In France, the political waters were stirring at the news and its potential implications for the country's presidential race. Before his May arrest, Strauss-Kahn, a Socialist, had seemed the most likely to take on French President Nicolas Sarkozy in next year's election — and many thought he would beat the incumbent.

In the weeks before the deadline for Socialist Party candidates to declare they were running, the most prominent contenders said they would be willing to bend the rules for Strauss-Kahn if he were to be cleared. But on Monday, with the campaign in full force, candidates and the party seemed a bit more circumspect. Benoit Hamon, spokesman for the party, told reporters that he would not comment before the D.A.'s office made a decision.

"We hope it will be favorable for Dominique Strauss-Kahn, so he can fully get back his freedom, so we can hear from him again," Hamon said.

Strauss-Kahn, 62, was arrested after Diallo, 32, said the diplomat chased her down and forced her to perform oral sex when she arrived to clean his plush suite at the Sofitel hotel.

Strauss-Kahn denied the allegations. Strauss-Kahn's lawyers have said anything that happened wasn't forced. Thompson calls that "utter nonsense."

Like many sexual assault cases, in which the accused and accuser are often the only eyewitnesses, the Strauss-Kahn case has hinged heavily on the woman's believability.

Early on, prosecutors stressed that Diallo had provided "a compelling and unwavering story" replete with "very powerful details" and buttressed by forensic evidence; his semen was found on her uniform. The police commissioner said seasoned detectives had found her credible.

But then prosecutors said July 1 they'd found the maid had told them a series of troubling falsehoods, including a persuasive but phony account of having been gang-raped in her native Guinea. She said she was echoing a story she'd told to enhance her 2003 application for political asylum. She told interviewers she was raped in her homeland under other circumstances and embellished it to get herself and her 15-year-old daughter a chance at a better life in the U.S.
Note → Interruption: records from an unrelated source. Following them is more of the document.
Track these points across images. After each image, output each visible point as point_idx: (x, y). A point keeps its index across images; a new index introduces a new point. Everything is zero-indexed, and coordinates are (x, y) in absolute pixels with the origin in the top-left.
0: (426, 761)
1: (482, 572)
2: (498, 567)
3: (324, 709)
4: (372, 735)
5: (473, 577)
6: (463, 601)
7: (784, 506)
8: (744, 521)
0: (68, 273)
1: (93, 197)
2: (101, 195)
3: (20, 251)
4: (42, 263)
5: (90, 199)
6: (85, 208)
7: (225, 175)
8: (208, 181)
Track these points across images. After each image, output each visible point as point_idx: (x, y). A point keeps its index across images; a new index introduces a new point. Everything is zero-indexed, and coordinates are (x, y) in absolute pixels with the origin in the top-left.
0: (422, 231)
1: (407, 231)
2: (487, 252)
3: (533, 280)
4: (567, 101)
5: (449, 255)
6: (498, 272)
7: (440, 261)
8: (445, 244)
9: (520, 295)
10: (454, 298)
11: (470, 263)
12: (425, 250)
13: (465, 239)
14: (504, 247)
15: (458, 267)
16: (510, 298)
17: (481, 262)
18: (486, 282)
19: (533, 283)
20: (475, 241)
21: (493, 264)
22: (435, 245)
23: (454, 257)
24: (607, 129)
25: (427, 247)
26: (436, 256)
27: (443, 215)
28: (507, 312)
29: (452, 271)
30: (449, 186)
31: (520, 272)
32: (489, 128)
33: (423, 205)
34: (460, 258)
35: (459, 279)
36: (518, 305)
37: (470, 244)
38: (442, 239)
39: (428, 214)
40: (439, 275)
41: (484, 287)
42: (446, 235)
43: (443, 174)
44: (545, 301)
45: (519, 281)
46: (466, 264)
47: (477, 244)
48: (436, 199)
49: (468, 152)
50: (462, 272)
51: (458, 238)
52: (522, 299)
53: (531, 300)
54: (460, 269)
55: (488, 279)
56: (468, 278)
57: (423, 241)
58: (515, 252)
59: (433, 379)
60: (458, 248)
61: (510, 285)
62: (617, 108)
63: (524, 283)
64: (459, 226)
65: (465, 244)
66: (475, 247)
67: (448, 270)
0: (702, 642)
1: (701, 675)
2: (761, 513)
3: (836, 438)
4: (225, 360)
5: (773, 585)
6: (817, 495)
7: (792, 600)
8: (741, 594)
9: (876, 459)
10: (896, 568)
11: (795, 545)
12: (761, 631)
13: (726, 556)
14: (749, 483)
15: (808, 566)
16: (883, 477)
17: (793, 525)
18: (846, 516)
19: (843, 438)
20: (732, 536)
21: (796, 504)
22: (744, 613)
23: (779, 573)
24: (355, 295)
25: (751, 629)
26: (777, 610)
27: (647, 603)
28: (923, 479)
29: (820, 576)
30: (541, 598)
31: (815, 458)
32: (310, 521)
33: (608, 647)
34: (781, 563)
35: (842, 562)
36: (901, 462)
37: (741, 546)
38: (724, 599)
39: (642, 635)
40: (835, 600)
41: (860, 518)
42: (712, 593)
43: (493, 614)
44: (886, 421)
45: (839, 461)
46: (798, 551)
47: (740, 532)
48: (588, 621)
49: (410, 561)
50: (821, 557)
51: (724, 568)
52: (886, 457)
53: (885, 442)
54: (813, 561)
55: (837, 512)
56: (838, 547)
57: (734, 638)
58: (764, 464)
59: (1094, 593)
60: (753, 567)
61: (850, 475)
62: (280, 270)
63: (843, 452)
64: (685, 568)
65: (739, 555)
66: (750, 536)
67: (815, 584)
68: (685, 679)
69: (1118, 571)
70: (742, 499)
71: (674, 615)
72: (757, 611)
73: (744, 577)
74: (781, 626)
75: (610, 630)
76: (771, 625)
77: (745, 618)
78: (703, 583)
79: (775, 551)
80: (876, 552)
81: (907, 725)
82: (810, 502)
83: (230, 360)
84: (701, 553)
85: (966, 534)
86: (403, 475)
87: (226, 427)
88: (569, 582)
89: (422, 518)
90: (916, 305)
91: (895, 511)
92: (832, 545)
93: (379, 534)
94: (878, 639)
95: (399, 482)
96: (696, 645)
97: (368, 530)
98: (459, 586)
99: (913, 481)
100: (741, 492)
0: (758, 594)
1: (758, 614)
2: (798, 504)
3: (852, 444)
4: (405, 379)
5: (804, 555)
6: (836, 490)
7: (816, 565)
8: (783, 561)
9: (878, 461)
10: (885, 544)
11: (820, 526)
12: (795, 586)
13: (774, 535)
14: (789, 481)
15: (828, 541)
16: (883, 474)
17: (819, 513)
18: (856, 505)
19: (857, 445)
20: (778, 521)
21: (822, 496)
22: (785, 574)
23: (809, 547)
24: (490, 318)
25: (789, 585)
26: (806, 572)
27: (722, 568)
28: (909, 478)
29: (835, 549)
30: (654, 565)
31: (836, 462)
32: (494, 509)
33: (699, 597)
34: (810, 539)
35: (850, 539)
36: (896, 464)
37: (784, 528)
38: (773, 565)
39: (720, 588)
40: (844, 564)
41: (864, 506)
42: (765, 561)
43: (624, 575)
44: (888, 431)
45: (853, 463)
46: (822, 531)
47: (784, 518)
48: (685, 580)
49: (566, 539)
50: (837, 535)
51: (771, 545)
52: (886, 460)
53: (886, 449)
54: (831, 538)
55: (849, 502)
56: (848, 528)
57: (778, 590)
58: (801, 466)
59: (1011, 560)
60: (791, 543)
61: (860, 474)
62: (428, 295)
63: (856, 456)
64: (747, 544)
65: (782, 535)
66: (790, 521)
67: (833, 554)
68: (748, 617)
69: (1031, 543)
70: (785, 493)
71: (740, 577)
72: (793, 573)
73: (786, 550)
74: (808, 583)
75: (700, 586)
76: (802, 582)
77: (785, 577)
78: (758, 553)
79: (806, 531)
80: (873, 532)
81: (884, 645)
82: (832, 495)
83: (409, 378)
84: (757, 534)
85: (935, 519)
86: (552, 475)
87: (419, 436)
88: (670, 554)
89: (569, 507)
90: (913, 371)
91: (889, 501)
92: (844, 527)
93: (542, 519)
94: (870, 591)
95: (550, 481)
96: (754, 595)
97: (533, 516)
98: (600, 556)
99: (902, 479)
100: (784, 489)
She also wasn't consistent about what she did after her encounter with Strauss-Kahn, telling a grand jury she had hovered in a hallway when she actually returned to his and another room before consulting her boss, prosecutors said. She said the alleged discrepancy was a misunderstanding.

She also alluded to Strauss-Kahn's wealth in a recorded phone conversation with a jailed friend, and her bank account had been a repository for tens of thousands of dollars she couldn't explain, a law enforcement official has said.

She said a jailed man had used the bank account without telling her. As for the phone call, her lawyer, Kenneth Thompson, said she mentioned Strauss-Kahn's money only to say that her alleged attacker was influential.

She sued Strauss-Kahn Aug. 8, seeking unspecified damages and promising to air other allegations that Strauss-Kahn accosted and attacked women in other locales.

His lawyers called her suit a meritless claim that proved she was out for money.

The Associated Press generally doesn't name people who report being sexually assaulted unless they agree to be identified or publicly identify themselves, as Diallo and Banon have done.